It is with a heavy heart that I report that Nikki McPhatter was found dead this past weekend. Authorities found a body that was shot in the head and burned beyond recognition in a vehicle matching the description of her car in Richland County, SC, 100 miles outside of Charlotte.
Authorities arrested Theodore Roosevelt Manning, IV (Teddy) in connection with her death. Apparently McPhatter had met Manning online and had begun dating him. She allegedly went to SC to break off the relationship because she found him to be too controlling. Manning was arrested at his home and charged in connection with the murder.
While locating McPhatter’s body brings closure to her friends and family who fought valiantly to get her story into the press, it speaks volumes about the prevalence of domestic violence in our community and the double standard in the amount of coverage that missing Black women receive in the media.
When Bonnie Sweeten called the police and told them that she and her daughter had been abducted by a Black man following a traffic incident, the police and media were all over it. Before even investigating the claim, it was all over the news and media outlets.
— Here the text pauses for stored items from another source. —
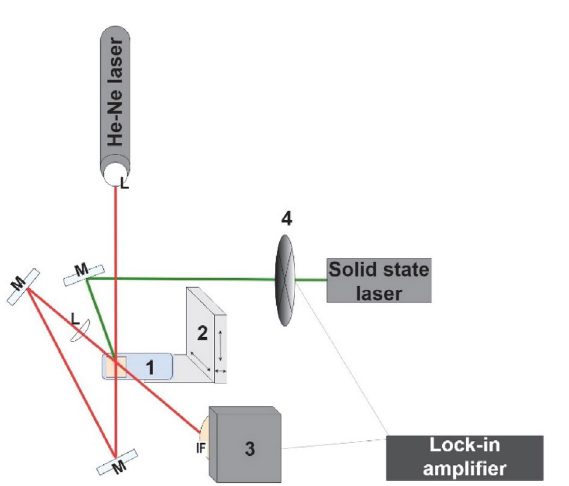
Figure 3. Experimental setup of BDS system.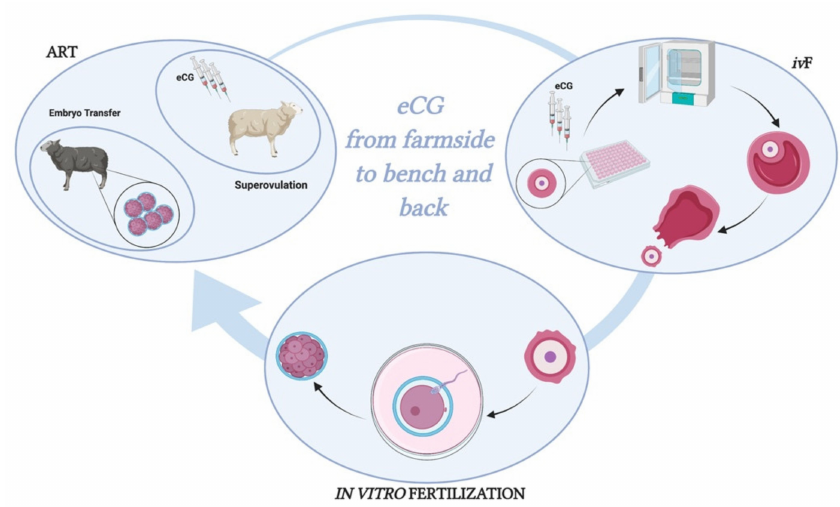
Figure 9. eCG: from farmside to bench and back. Figure created with BioRender. Available online: https://biorender.com/ (accessed on 15 November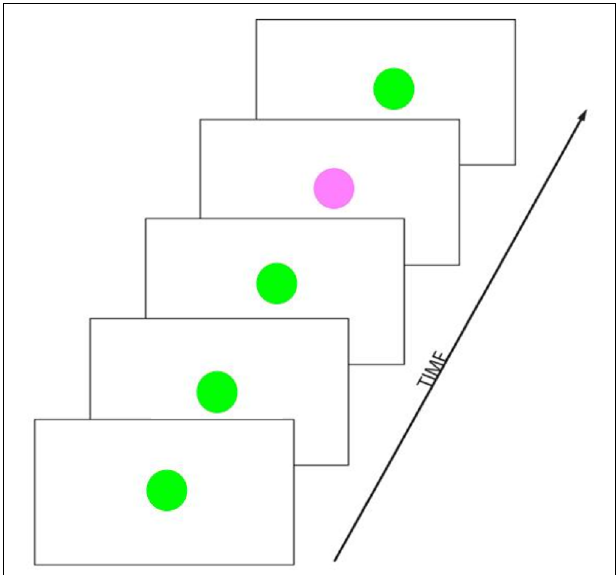
FIGURE 4 | Example of an oddball paradigm in the visual domain. Visual stimuli are presented in a temporal sequence.The green colored circle stimulus is frequently presented and is referred to as the “frequent” or “standard” stimulus.The pink colored circle is rarely presented and is referred to as the “rare” or “deviant” or “target” stimulus.The number of standards presented between two deviants is pseudo-random.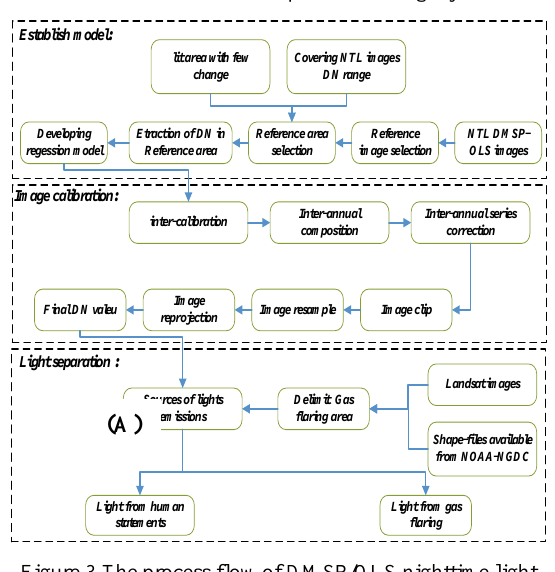
Figure 3.The process flow of DMSP/OLS nighttime light imagery.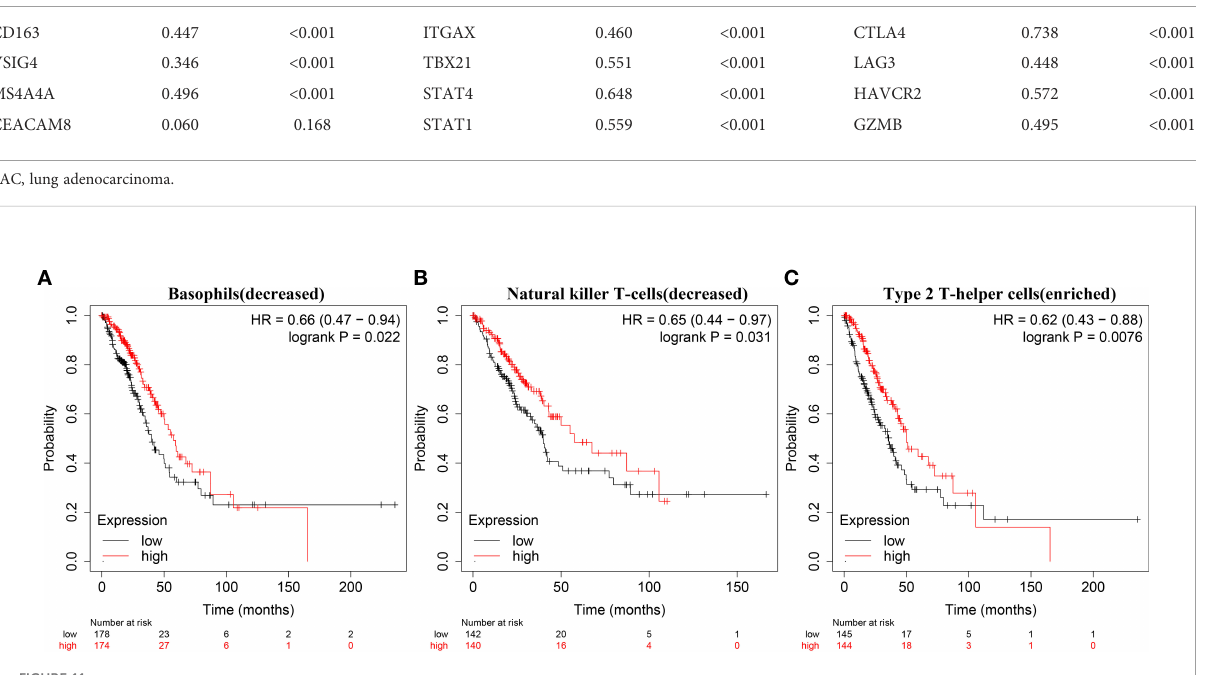
FIGURE 11 Decreased expression of TRAT1 was signi fi cantly associated with prognosis-related immune cells in patients with LAC. (A) Basophils (decreased); (B) Natural killer T-cells (decreased); (C) Type 2 T-helper cells (enriched). LAC, lung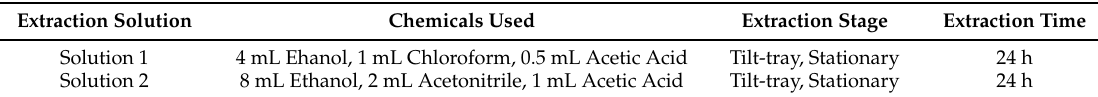
Table 2. Summary of the type of extraction solutions used and the parameters tested for each solution.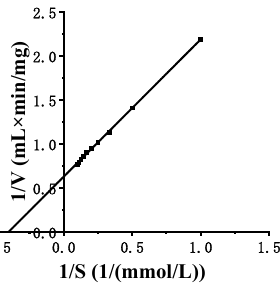
Figure 4. Effect of a substrate ( p -nitrophenyl α -D-galactopyranoside) on the rate of hydrolysis of α -galactosidase. Table 2. Hydrolysis of substrates by α -galactosidase.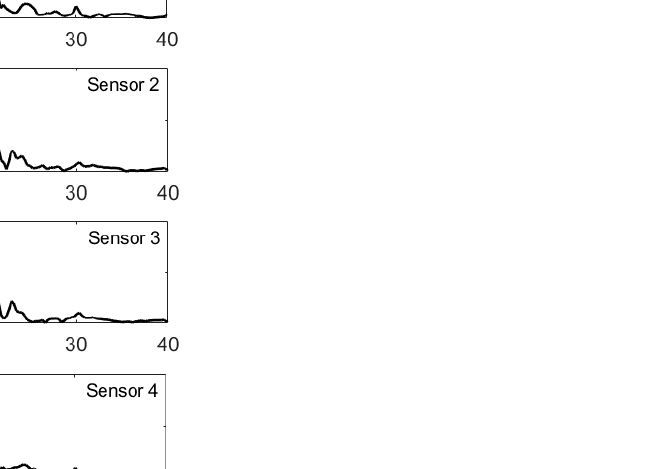
Figure 12. Frequency spectra, edge below impactor; expected frequency marked with dashed line.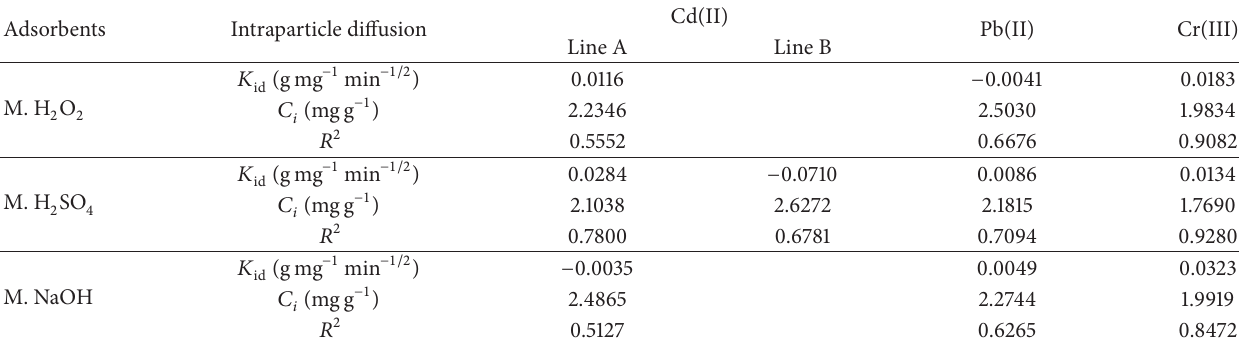
Table 7: Kinetic parameters inherent to the intraparticle diffusion model for the removal of the metals Cd(II), Pb(II), and Cr(III) by adsorbents M. H 2 O 2 , M. H 2 SO 4 , and NaOH.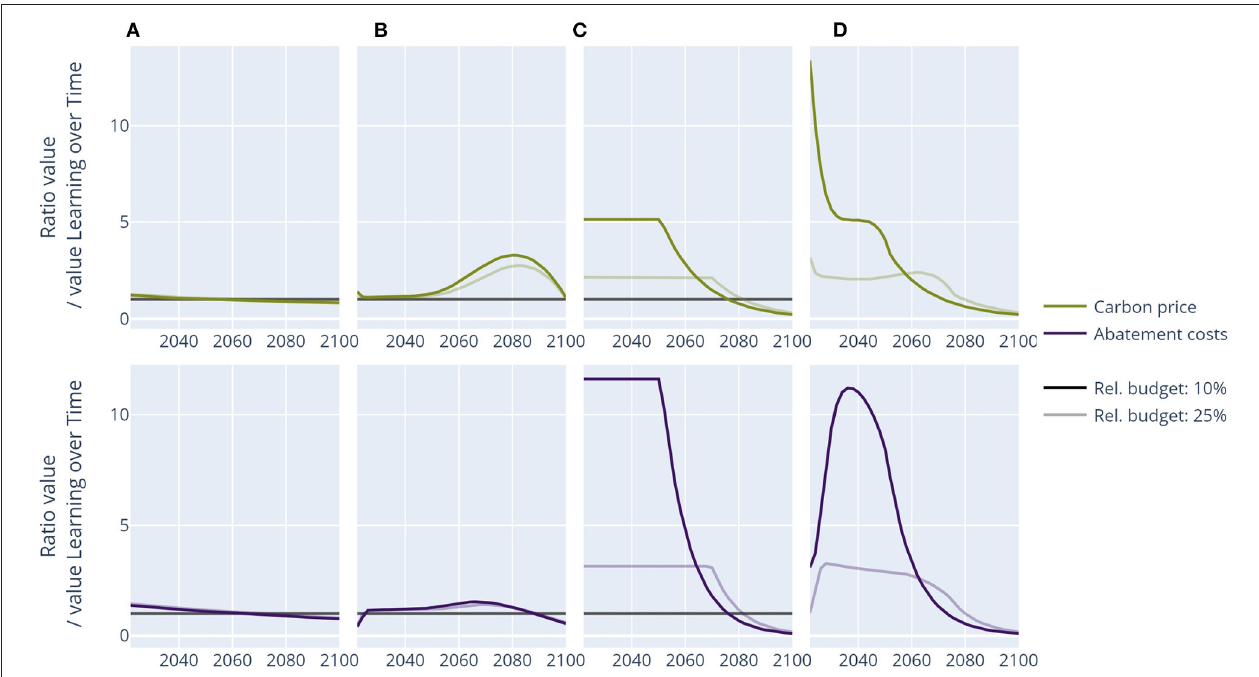
FIGURE 5 | Carbon price pathways and abatement costs relative to the learning over time pathway: 1.5 ◦ C budget (25% of cumulative baseline emissions) compared with 2 ◦ C budget (10% of cumulative baseline emissions). (A) Learning by doing, (B) socio-economic inertia , (C) minimum emission level, and (D)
The Today Show interviewed Sweeten’s distressed ex-husband, and the national media ran the story repeatedly.
It turns out that Sweeten lied and had actually taken her daughter on a trip to Disney World. Never mind that she blamed a Black man, or that she tied up local, state and federal police officers, but the fact that this White woman could get this type of attention, while Nikki McPhatter’s case — a real missing person case I might add — is ridiculous.
It is truly shameful. People have already started making excuses for Sweeten’s behavior but there is no excuse for the lack of national media coverage for McPhatter’s case.
Perhaps authorities may have found her before she was killed? Before her body was burned beyond recognition? Before nearly a month passed with barely any coverage.
It is indeed a sad day on many fronts.